I park the car, (with none of the usual shark-parking required at other times), adjust my backpack and tromp toward the Quad. It’s the first time I’ve attended a Summer session, so I don’t know what to expect, other than a more intense, closely compacted class experience. Ten weeks shoved into five weeks ought to be an interesting exercise in learning, if not logistical necessity. I step onto the Quad and revel in the warm breeze blowing across the green space. The majestic library edifice anchors the west end, its half-million books a veritable treasure of knowledge. The noble old chimes peal the half hour, tones evocative of storied halls and ivied walls, the trappings of intellectual pursuit. Mature trees shade the sward, lending a true sense of higher purpose. All in all an enlightening view. I drink it all in, feeling more erudite with every step.
    I should mention the naked girls. Okay, not fully nude, but bare enough in their sunscreen-slathered sprawl that these youngsters are about eight colorfast cotton stitches away from an arrest for public indecency. There aren’t many of them, but the damsels I see on the grassy realm of the Quad lay like unsprung traps for concupiscent, prowling young males. One might call these girls mister-bait were the attribute not so whimsically close to a certain venereal reference. They sun themselves of an afternoon atop the fresh grass, in their pre-cancerous repose, almost reading Chaucer, Kafka or perhaps Moliere. Some of their books are even open. But they’re not fooling anyone except possibly themselves; these young, nearly naked women are enjoying the way we men wander off the footpath while eyeing them, our furtive glance cast to one side or the other, to this or that squirrel that’s far more interesting with its prized apple scrap, or look at that, a four-leaf clover and isn’t that amazing? Are these lasses alarmed that we look at their comely young bodies, even those of us who could be their grandfathers? Of course not. Do they make an effort to hide their emerging sexuality and burgeoning femaleness? Not a chance. Would they be disappointed if we did stare at the squirrels instead? You bet your acorns.
    Case in point. I’m halfway across the Quad, heading to the English Department where people actually open and read Moliere, when I spot her. Twenty-years-old, tops, auburn hair to her shoulders and I assume everywhere else, she’s three squirrels away, laying on her back, soaking in every UV ray and leering male eyeball she can capture on this sunny noontime. Even her posture is provocative; if it were January I’d think she was making a snow angel.
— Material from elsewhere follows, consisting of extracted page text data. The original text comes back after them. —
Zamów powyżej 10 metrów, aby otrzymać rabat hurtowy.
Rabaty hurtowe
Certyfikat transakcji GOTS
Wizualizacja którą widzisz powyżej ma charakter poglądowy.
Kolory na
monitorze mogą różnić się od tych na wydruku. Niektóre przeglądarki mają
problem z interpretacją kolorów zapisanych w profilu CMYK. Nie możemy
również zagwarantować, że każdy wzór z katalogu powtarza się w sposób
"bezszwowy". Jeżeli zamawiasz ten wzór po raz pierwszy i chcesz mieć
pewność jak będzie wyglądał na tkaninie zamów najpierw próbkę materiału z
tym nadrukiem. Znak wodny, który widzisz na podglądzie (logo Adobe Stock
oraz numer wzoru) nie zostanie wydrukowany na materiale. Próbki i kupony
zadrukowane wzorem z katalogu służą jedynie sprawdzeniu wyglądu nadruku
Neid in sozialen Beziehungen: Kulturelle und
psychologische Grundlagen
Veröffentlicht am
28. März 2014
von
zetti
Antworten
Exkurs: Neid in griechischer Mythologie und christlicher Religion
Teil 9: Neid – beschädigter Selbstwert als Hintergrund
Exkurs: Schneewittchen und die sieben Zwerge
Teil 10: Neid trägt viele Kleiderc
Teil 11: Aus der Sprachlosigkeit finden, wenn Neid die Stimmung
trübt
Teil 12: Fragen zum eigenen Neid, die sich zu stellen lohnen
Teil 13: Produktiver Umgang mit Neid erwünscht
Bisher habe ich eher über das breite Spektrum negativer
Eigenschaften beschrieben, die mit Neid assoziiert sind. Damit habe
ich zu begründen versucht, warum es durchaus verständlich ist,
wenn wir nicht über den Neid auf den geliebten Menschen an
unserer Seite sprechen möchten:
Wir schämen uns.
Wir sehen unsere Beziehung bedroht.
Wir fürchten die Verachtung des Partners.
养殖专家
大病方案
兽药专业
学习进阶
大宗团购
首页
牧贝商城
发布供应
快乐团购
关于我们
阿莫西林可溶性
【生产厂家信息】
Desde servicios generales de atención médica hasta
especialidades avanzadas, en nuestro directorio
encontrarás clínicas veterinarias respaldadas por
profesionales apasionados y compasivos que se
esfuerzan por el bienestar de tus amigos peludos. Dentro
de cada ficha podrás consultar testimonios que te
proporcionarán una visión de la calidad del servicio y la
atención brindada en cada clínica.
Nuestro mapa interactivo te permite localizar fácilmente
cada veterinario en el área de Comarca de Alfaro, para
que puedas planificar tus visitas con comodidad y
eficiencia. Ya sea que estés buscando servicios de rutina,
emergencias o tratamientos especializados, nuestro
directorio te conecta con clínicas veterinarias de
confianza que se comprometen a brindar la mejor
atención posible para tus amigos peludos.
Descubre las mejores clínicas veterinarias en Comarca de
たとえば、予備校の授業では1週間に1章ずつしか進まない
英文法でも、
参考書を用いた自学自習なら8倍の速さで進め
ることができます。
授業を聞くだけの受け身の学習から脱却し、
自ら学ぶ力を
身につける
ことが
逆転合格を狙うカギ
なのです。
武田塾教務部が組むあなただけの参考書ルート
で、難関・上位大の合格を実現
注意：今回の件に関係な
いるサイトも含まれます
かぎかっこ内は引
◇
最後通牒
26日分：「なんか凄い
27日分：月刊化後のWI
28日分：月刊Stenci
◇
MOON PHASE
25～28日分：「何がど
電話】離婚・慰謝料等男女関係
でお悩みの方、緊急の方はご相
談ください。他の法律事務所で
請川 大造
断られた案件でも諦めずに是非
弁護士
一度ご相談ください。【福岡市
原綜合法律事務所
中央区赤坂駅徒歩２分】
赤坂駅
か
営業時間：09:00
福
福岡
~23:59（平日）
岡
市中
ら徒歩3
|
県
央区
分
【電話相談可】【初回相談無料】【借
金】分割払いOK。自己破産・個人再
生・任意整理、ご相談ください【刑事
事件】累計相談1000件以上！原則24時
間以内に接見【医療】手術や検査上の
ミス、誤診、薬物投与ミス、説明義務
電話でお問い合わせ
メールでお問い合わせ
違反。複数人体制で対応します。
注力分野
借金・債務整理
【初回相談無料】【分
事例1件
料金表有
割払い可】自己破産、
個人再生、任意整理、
Her (almost) two-piece bikini is mostly not there, but what is there consists of straps, the odd shoelace (no aglet), and a bandaid. The outfit, if you can call it that, is nearly her birthday suit with the cutest little vest you ever saw. She sees me, the old pervert, ogling her instead of the squirrels, and she grins and half rises. Teeth flash, hair flicks, head lolls. She knows she’s beautiful, and she understands that I know it, too. And here’s the part she won’t understand until she’s had her little heart broken by men who run fast enough that she catches them. Certain men like me, that is to say men who are durably married and intending to stay that way, see several things in her come-with-me behavior. We see the female form in all its curv-ed, captivating perfection; we see the sexual allure that she has down pat; and we see a future for her filled with real life in all its messy contradictions. I smile back, hike my backpack higher onto my shoulder and schlep on. Some things never change, and young women always, even on a college campus--especially there--will always undress as far as the law allows to lure the male of the species. Many of them are indeed on campus in pursuit of the coveted MrS degree. Some things never change. On to class I go.

1 comments:

  1. Interesting. No comment on the attire of the young studs?